**DESCRIPTION OF THE TASK**.
Update the rows below by replacing "Clock" with "Wall clock" and keeping everything else the same. Omit the pictures from your version.

## begin SUPPLIED INFORMATION

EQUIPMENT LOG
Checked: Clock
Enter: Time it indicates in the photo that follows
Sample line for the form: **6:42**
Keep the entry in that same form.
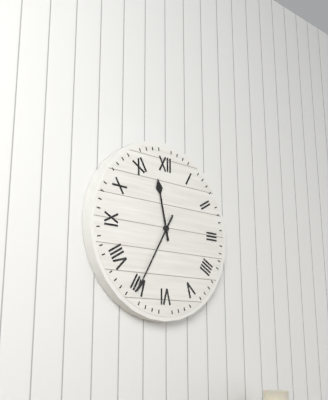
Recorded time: **11:35**
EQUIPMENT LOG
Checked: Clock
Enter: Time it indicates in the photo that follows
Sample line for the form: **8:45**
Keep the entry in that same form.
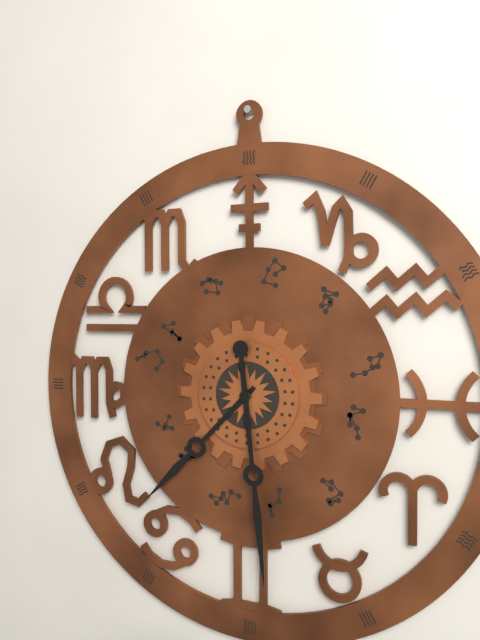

## end SUPPLIED INFORMATION

**REPLY TO THE EXERCISE**.
EQUIPMENT LOG
Checked: Wall clock
Enter: Time it indicates in the photo that follows
Sample line for the form: **6:42**
Keep the entry in that same form.
Recorded time: **11:35**
EQUIPMENT LOG
Checked: Wall clock
Enter: Time it indicates in the photo that follows
Sample line for the form: **8:45**
Keep the entry in that same form.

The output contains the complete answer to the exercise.